Politics & Policy

Courting Disaster

America won't like Obama's Supreme Court.

Barack Obama’s shocking statements from 2001 about the U.S. Supreme Court offer a deeply disturbing insight into what he hopes to achieve through remaking our highest court. Taken with what is currently at stake in the Court, it paints a picture that should cost him millions of votes on Election Day.

In 2001, Obama gave an interview to WBEZ radio in Chicago. He regretted the Supreme Court did not order the “redistribution of wealth” to create “economic justice” in America. He lamented he could not be “optimistic” about using the courts to achieve “major redistributive change.”

This is extraordinary. In three presidential debates, only one question was about the U.S. Supreme Court. This is a major issue that could still shape the outcome of this election, and voters deserve to know what they weren’t told in the debates.

The sole Supreme Court question was a question on abortion. There are many issues facing the country in our nation’s courts, and it’s neither fair nor honest to define America’s courts solely in terms of abortion.

Obama has promised to model his Supreme Court nominees off Ruth Bader Ginsburg, who voted against what the majority of Americans support in each of the issues in play in our Supreme Court.

This year a 5-4 Court decided that all the rights that Americans have when charged with a crime should be extended to enemies we capture on foreign battlefields and hold overseas. These rights include the presumption of innocence, prosecutors needing to prove every part of a crime beyond a reasonable doubt, and restrictive rules governing what evidence is admissible. The idea of trying to collect evidence on a battlefield or put together an airtight case with the sort of rules we use domestically is ridiculous. You cannot prosecute a war that way.

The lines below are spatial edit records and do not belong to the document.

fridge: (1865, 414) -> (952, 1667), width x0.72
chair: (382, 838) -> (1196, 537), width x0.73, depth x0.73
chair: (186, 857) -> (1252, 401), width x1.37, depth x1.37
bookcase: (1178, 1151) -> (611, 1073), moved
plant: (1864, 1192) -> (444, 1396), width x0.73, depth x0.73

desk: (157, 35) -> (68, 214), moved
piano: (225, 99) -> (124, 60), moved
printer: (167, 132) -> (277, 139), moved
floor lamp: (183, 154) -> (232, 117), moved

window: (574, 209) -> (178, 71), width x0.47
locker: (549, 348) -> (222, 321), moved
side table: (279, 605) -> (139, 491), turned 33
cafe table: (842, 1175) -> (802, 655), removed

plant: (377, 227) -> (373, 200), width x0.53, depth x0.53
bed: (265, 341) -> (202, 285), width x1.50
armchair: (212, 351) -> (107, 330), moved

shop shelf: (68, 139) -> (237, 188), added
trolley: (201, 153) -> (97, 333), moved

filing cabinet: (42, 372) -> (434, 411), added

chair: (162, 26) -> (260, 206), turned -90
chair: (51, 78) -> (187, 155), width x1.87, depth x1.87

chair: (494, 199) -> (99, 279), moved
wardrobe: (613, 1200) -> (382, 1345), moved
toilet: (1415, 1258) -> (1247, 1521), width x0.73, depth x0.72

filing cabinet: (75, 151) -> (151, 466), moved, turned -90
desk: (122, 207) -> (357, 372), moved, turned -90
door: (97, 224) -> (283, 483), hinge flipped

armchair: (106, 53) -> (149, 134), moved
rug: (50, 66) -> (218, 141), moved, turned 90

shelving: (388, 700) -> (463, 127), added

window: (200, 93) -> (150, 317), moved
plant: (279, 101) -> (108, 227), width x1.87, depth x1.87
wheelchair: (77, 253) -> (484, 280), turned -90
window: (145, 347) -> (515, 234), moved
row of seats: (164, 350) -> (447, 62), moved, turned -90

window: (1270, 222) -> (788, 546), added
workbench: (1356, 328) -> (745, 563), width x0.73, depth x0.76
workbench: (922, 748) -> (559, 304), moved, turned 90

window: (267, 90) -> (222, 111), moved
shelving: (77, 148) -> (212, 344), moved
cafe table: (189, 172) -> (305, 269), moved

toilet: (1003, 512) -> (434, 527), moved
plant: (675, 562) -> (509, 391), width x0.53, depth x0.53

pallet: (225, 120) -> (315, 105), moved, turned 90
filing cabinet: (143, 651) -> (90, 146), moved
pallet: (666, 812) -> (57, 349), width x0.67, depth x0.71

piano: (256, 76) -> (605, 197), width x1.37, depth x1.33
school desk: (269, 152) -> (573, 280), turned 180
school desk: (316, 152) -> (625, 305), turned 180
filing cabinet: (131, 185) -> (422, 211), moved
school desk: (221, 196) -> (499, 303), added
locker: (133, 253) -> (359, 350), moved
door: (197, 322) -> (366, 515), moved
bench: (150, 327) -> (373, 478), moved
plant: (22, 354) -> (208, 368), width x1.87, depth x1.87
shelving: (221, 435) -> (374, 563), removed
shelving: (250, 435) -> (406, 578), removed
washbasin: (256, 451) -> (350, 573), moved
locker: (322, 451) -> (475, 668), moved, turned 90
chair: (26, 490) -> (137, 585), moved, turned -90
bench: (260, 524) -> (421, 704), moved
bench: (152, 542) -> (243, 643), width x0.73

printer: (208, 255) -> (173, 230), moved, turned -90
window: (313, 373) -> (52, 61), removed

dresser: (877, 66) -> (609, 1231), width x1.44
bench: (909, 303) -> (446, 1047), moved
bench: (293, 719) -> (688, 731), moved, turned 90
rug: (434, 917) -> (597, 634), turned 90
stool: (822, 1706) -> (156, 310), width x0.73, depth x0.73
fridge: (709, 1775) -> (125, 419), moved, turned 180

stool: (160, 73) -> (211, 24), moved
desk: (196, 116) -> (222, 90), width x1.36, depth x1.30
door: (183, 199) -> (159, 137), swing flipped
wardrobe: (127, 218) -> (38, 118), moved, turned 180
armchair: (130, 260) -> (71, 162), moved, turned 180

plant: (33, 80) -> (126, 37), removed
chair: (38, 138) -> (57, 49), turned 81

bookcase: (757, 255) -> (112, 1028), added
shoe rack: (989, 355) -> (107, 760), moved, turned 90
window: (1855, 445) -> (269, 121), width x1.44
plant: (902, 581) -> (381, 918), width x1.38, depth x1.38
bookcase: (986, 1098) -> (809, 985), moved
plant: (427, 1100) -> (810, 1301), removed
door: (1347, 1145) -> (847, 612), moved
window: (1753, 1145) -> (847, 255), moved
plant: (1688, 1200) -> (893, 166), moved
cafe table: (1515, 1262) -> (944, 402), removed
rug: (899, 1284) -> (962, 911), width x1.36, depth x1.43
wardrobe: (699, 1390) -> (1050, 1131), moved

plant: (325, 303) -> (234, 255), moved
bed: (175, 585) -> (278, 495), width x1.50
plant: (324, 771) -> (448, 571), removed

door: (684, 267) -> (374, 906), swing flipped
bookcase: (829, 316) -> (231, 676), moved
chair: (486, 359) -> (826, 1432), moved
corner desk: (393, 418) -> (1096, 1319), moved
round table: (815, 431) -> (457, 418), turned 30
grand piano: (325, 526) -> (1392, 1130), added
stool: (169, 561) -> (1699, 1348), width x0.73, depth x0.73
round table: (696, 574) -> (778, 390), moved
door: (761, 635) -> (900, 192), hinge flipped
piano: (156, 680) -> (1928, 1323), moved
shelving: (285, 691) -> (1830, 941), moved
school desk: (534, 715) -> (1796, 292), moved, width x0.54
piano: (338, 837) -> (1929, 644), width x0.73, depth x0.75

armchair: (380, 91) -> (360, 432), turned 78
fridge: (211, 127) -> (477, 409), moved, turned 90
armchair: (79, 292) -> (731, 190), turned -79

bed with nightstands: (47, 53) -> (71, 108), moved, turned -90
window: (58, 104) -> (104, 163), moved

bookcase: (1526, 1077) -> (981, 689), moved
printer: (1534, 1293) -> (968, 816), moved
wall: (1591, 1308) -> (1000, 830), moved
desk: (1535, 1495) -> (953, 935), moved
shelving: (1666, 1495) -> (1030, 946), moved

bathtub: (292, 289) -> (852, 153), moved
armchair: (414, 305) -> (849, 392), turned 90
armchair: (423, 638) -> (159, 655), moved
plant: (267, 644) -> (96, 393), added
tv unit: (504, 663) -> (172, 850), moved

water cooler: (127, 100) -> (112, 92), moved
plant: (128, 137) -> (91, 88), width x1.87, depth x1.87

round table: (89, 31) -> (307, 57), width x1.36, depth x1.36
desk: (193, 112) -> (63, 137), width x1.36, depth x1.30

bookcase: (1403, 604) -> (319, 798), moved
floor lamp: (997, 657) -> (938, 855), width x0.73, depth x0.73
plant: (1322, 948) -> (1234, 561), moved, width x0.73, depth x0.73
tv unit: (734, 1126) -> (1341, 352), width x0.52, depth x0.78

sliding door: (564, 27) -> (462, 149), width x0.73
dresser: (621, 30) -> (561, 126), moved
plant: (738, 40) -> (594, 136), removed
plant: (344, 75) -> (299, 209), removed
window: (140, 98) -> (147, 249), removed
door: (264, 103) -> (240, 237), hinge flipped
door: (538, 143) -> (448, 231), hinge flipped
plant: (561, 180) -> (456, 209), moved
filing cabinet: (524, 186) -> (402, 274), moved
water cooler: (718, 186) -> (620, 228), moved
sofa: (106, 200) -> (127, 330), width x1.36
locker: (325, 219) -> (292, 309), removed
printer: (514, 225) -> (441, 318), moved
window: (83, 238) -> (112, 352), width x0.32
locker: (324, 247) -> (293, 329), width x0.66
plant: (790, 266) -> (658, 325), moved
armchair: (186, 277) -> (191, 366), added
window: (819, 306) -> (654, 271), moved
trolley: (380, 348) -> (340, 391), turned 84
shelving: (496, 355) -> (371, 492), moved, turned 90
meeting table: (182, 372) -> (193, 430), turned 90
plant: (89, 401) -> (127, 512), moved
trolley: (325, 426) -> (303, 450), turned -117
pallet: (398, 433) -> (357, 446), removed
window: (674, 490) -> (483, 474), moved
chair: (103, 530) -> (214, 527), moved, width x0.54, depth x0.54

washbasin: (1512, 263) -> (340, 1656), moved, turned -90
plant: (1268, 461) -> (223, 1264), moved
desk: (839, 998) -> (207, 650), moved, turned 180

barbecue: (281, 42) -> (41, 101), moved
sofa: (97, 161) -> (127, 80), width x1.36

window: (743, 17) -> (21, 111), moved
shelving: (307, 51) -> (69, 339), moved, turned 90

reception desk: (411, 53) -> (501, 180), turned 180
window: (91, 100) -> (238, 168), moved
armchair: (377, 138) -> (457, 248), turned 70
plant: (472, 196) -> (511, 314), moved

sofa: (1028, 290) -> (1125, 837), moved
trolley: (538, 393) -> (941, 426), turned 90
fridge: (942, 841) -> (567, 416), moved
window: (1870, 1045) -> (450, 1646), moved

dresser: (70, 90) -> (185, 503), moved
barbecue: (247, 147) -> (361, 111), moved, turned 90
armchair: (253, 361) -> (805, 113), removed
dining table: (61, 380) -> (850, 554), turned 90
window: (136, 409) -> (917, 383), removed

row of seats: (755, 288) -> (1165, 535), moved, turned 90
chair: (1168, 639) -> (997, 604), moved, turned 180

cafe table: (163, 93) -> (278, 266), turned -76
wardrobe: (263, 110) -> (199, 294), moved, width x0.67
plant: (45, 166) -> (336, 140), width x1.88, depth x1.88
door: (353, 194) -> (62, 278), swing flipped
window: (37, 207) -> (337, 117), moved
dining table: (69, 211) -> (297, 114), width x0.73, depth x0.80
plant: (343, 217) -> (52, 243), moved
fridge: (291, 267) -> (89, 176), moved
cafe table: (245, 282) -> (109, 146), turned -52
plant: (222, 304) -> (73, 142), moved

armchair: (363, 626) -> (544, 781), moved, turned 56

The same 5-4 Court voted the death penalty cannot be used for violent child rapists. Those five justices also decided in 2003 that governments can seize your home at any time to demolish it and build strip malls on what was your land to generate more tax revenue.

Other issues are at stake, and only went the way the American people wanted by a single vote. Four of those five justices dissented in the Second Amendment case, writing that there is no constitutional right to own a firearm, and that the government can ban you from owning a gun even in your own home. Those same justices voted to strike down the federal law banning partial-birth abortion, a barbaric procedure opposed by over 80 percent of Americans.

In all of these issues, judicial conservatives were on the side of the vast majority of the people. On all of these issues, judicial activists were enacting changes to our society that the American people rejected at the ballot box.

John McCain has made it clear that he will appoint judges to our courts who will strictly adhere to our Constitution and laws as written, and understand that it abuses the judicial power to inject their personal beliefs into a case. He supported Roberts and Alito for the Supreme Court as such judges, and pledges to appoint such fine legal minds to the bench.

Obama pledged that he will instead appoint judges who will stand up for what they think is right when they decide the law is wrong. He opposed Roberts and Alito for that reason. He said that he wants judges who will insert their personal preferences into the law, based on “empathy.”

That’s a recipe for disaster. If judges can rewrite the law anytime they think it’s wrong, then judges can do whatever they want. We the People make the laws. We adopt a Constitution, and can amend it when necessary. We elect those who will govern us. They answer to us.

But judges do not answer to us. They are nominated by the president, and serve for life. Once on the bench, they can do anything they want. We therefore need judges that will faithfully apply the law that We the People make through our elected leaders, not invent new laws according to their personal preferences.

Now we learn that Obama even believes the Supreme Court should order the redistribution of income to enact whatever these unelected, unaccountable judges decide is “economic justice.” This betrays a radical big-government philosophy like this country has never seen, where courts could declare that welfare, health care, and housing are constitutional rights, funded with taxpayer money.

This is Obama’s vision for our nation’s courts. The American people should reject that, and can do so on November 4.

Ken Blackwell is a senior fellow at the American Civil Rights Union, and Ken Klukowski is a senior legal analyst for the American Civil Rights Union.